# [Requirement]
What lines of the data below include the word "wash"? Report them by copying each.
(Excerpted records)
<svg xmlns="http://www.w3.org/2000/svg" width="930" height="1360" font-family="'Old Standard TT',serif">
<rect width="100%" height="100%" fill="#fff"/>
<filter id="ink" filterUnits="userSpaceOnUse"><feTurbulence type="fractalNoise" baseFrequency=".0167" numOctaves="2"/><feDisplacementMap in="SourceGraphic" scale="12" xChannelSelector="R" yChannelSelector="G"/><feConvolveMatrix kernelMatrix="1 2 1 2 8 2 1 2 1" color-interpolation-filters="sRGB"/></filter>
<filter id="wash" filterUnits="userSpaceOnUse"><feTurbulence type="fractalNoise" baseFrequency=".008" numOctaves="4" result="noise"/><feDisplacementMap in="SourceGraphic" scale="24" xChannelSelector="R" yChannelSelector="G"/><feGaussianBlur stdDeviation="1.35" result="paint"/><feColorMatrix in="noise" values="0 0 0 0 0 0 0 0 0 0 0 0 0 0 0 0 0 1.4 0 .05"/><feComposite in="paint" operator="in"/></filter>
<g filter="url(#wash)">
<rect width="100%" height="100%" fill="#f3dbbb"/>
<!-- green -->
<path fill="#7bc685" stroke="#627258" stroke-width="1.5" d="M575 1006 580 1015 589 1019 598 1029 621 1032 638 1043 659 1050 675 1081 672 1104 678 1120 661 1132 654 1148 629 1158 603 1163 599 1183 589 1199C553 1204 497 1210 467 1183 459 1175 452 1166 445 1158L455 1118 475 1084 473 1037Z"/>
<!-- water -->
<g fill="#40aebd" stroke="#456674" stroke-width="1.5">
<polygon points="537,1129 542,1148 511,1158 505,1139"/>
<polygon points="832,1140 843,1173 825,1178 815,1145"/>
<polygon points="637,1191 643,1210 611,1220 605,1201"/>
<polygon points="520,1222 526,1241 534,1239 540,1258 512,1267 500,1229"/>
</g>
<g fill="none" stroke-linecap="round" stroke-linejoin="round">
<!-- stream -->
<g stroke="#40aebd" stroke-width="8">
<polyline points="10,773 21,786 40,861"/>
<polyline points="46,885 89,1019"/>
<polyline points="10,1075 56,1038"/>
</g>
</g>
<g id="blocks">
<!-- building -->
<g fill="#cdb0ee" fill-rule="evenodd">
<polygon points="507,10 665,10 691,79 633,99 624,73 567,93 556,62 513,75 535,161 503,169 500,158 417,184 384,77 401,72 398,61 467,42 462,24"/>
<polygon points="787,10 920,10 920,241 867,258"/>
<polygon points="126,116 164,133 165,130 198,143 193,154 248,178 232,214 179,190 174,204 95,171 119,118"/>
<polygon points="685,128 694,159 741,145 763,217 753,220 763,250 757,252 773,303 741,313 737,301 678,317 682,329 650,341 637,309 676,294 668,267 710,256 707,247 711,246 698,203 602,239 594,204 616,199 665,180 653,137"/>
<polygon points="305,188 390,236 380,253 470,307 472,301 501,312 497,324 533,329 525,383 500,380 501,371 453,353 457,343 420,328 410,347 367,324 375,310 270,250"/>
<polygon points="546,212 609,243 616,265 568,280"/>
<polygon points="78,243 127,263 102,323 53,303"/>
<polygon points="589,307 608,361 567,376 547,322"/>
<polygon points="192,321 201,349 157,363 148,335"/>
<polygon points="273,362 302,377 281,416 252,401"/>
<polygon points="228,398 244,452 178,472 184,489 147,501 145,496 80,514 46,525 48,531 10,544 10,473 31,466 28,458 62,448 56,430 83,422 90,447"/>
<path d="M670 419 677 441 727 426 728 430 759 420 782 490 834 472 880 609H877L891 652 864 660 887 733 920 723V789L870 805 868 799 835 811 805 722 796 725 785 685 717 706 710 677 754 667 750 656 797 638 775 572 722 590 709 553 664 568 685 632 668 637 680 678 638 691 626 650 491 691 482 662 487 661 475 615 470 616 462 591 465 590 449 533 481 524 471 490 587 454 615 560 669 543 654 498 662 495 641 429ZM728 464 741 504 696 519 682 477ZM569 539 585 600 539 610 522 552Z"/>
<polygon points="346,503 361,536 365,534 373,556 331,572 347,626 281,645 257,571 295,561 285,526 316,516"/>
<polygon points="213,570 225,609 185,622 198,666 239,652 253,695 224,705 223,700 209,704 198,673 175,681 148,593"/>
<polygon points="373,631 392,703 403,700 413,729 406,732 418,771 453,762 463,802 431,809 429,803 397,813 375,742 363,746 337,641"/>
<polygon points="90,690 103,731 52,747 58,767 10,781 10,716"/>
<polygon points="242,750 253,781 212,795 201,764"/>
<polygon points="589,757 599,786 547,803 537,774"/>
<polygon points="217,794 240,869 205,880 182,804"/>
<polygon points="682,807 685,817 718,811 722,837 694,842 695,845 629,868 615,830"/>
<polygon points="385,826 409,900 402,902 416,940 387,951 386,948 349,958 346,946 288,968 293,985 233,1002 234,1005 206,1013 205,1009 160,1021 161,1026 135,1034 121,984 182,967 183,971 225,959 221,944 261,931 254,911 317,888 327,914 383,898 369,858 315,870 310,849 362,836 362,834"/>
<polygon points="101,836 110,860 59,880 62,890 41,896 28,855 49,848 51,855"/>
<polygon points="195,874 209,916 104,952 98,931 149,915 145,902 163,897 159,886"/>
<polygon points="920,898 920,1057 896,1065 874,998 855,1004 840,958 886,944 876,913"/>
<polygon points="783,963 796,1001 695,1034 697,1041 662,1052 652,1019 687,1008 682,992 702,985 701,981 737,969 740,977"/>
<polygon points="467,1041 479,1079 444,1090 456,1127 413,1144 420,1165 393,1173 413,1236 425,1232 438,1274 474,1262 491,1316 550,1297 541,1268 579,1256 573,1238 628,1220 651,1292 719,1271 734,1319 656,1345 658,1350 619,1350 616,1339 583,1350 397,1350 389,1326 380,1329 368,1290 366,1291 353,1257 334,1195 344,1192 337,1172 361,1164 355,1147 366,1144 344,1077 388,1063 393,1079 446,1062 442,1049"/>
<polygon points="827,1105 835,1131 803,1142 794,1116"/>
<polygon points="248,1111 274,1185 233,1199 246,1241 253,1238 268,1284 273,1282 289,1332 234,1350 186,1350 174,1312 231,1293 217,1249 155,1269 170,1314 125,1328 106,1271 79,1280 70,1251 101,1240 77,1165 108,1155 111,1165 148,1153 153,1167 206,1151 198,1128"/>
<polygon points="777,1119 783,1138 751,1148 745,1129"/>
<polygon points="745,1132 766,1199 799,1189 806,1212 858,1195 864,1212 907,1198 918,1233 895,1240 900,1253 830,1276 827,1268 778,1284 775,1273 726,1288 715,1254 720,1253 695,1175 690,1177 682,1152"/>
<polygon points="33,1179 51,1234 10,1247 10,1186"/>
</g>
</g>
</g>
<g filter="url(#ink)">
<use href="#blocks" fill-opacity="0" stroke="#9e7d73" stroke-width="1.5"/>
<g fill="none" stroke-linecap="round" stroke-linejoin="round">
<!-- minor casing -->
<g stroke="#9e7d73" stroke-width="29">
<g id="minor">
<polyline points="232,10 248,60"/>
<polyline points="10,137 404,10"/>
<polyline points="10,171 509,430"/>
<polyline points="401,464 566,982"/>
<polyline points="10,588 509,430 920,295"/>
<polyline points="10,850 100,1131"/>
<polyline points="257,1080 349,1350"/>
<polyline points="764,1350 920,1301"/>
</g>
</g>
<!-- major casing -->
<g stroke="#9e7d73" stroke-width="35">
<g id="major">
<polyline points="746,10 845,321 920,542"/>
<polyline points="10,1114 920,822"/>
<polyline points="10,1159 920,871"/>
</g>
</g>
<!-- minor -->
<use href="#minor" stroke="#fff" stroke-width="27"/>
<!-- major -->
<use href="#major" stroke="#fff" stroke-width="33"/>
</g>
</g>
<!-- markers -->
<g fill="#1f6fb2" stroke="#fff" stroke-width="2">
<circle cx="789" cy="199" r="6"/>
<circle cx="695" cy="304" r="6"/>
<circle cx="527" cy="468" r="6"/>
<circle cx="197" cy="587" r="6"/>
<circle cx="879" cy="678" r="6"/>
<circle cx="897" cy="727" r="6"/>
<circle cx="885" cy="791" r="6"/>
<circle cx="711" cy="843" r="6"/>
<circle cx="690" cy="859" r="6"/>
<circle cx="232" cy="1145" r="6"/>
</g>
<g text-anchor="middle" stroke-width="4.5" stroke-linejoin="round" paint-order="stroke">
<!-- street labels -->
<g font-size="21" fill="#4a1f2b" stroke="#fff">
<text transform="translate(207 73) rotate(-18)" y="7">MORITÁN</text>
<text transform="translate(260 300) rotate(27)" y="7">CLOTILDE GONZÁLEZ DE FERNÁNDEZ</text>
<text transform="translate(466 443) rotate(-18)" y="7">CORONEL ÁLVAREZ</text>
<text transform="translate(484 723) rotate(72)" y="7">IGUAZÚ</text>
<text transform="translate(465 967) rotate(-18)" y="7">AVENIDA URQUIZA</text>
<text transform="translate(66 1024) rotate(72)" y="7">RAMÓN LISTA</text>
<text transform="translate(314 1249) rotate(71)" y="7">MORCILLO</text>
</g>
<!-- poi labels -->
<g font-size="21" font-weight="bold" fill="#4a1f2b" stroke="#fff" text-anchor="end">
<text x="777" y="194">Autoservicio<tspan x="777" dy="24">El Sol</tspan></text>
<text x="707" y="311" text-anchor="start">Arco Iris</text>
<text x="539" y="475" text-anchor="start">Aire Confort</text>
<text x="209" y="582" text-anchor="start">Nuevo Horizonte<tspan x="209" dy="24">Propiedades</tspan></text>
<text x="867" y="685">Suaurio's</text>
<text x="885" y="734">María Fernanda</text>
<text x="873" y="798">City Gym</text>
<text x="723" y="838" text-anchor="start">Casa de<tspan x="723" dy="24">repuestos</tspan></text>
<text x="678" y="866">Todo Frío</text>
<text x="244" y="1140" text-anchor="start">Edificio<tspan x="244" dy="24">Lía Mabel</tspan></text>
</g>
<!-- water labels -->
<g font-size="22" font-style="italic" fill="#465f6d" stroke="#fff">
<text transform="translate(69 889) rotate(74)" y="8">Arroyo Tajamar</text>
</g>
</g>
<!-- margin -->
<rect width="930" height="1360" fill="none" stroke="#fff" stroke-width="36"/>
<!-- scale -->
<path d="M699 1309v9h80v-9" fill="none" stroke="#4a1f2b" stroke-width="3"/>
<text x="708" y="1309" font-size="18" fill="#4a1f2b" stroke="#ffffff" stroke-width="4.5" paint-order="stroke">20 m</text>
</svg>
(End Excerpted records)
# [Completed exercise]
<filter id="wash" filterUnits="userSpaceOnUse"><feTurbulence type="fractalNoise" baseFrequency=".008" numOctaves="4" result="noise"/><feDisplacementMap in="SourceGraphic" scale="24" xChannelSelector="R" yChannelSelector="G"/><feGaussianBlur stdDeviation="1.35" result="paint"/><feColorMatrix in="noise" values="0 0 0 0 0 0 0 0 0 0 0 0 0 0 0 0 0 1.4 0 .05"/><feComposite in="paint" operator="in"/></filter>
<g filter="url(#wash)">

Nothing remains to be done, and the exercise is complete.